● Task statement
Copy the records below word for word, starting at the beginning of the records and ending at the line containing "genus: Elaphoglossum", with both ends included.

----

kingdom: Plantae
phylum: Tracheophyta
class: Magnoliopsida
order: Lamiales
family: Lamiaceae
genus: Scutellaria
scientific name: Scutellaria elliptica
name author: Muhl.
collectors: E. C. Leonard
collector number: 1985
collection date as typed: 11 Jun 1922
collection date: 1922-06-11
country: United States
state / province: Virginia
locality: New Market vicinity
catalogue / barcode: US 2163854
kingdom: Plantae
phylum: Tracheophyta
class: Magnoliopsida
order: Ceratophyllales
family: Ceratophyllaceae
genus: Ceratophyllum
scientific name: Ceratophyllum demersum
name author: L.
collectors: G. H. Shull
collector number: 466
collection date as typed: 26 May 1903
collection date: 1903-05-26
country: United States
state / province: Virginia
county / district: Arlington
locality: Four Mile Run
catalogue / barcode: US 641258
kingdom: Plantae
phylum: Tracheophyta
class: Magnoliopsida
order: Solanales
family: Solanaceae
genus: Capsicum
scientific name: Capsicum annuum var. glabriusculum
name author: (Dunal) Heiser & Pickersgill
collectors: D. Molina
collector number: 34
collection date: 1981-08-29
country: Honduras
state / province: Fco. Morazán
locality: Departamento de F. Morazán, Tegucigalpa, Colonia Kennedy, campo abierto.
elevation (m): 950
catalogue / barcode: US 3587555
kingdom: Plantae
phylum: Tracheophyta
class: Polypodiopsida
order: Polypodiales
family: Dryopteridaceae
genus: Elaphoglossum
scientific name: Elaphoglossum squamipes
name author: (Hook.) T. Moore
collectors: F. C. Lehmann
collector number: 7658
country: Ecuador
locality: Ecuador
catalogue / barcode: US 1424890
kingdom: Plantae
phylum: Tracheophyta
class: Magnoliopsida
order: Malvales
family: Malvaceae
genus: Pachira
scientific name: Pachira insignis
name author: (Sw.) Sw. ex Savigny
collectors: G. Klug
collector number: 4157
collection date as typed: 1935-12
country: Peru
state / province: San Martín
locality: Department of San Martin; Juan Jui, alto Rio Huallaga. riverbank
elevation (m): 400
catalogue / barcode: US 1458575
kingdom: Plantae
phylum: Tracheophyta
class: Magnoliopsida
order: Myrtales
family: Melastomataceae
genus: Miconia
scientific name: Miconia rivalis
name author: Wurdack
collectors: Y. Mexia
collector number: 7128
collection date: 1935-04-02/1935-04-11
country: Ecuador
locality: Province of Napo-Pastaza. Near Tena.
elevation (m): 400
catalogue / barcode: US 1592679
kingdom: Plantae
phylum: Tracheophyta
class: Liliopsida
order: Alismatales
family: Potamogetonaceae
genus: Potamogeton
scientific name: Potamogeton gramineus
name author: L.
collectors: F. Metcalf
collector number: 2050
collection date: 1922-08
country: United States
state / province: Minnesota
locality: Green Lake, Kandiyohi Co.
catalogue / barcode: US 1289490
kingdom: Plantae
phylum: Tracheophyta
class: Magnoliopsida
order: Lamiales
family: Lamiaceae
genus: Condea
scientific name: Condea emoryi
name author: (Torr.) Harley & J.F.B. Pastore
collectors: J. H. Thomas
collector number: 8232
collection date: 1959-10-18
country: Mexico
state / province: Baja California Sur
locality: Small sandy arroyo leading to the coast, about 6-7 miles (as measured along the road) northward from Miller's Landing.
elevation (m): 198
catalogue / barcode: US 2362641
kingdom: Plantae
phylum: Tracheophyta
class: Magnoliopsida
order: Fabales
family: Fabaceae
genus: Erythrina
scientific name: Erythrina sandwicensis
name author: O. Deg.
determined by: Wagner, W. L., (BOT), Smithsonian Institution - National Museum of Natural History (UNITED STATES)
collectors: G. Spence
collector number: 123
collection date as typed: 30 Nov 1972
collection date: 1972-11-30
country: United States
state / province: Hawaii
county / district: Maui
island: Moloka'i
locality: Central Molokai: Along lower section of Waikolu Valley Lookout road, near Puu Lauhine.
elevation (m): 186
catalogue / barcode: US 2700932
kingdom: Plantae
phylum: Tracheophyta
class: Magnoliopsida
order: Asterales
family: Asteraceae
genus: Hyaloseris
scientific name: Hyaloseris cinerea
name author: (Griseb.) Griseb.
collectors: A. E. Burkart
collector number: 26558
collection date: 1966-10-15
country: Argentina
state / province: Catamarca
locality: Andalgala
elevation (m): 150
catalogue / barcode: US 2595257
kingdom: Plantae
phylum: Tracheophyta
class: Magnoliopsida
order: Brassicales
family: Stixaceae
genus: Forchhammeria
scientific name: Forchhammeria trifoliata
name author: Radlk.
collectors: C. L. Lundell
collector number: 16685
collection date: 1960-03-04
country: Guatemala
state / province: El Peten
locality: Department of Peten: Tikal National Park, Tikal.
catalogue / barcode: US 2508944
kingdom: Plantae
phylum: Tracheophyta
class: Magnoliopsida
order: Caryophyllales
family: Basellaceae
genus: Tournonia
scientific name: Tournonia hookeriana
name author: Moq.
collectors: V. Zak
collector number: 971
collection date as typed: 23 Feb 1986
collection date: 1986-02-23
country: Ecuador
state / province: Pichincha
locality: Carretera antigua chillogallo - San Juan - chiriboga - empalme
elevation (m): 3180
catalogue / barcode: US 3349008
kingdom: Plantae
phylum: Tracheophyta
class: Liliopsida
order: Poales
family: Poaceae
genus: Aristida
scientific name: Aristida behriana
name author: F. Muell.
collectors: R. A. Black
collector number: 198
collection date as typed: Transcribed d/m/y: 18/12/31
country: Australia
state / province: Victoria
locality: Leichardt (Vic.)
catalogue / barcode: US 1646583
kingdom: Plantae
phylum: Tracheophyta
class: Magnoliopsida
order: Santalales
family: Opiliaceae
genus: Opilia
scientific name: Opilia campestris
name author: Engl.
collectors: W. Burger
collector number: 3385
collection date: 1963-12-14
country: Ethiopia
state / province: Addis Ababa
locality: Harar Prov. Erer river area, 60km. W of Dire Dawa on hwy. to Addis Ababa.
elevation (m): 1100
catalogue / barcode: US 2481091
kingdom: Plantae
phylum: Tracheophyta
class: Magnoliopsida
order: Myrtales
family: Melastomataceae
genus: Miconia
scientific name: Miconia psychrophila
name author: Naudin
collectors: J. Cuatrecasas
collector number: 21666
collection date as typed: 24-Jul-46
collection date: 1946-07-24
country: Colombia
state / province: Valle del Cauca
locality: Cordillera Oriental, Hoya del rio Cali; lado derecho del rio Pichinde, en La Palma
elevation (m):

----

● Response to the exercise
kingdom: Plantae
phylum: Tracheophyta
class: Magnoliopsida
order: Lamiales
family: Lamiaceae
genus: Scutellaria
scientific name: Scutellaria elliptica
name author: Muhl.
collectors: E. C. Leonard
collector number: 1985
collection date as typed: 11 Jun 1922
collection date: 1922-06-11
country: United States
state / province: Virginia
locality: New Market vicinity
catalogue / barcode: US 2163854
kingdom: Plantae
phylum: Tracheophyta
class: Magnoliopsida
order: Ceratophyllales
family: Ceratophyllaceae
genus: Ceratophyllum
scientific name: Ceratophyllum demersum
name author: L.
collectors: G. H. Shull
collector number: 466
collection date as typed: 26 May 1903
collection date: 1903-05-26
country: United States
state / province: Virginia
county / district: Arlington
locality: Four Mile Run
catalogue / barcode: US 641258
kingdom: Plantae
phylum: Tracheophyta
class: Magnoliopsida
order: Solanales
family: Solanaceae
genus: Capsicum
scientific name: Capsicum annuum var. glabriusculum
name author: (Dunal) Heiser & Pickersgill
collectors: D. Molina
collector number: 34
collection date: 1981-08-29
country: Honduras
state / province: Fco. Morazán
locality: Departamento de F. Morazán, Tegucigalpa, Colonia Kennedy, campo abierto.
elevation (m): 950
catalogue / barcode: US 3587555
kingdom: Plantae
phylum: Tracheophyta
class: Polypodiopsida
order: Polypodiales
family: Dryopteridaceae
genus: Elaphoglossum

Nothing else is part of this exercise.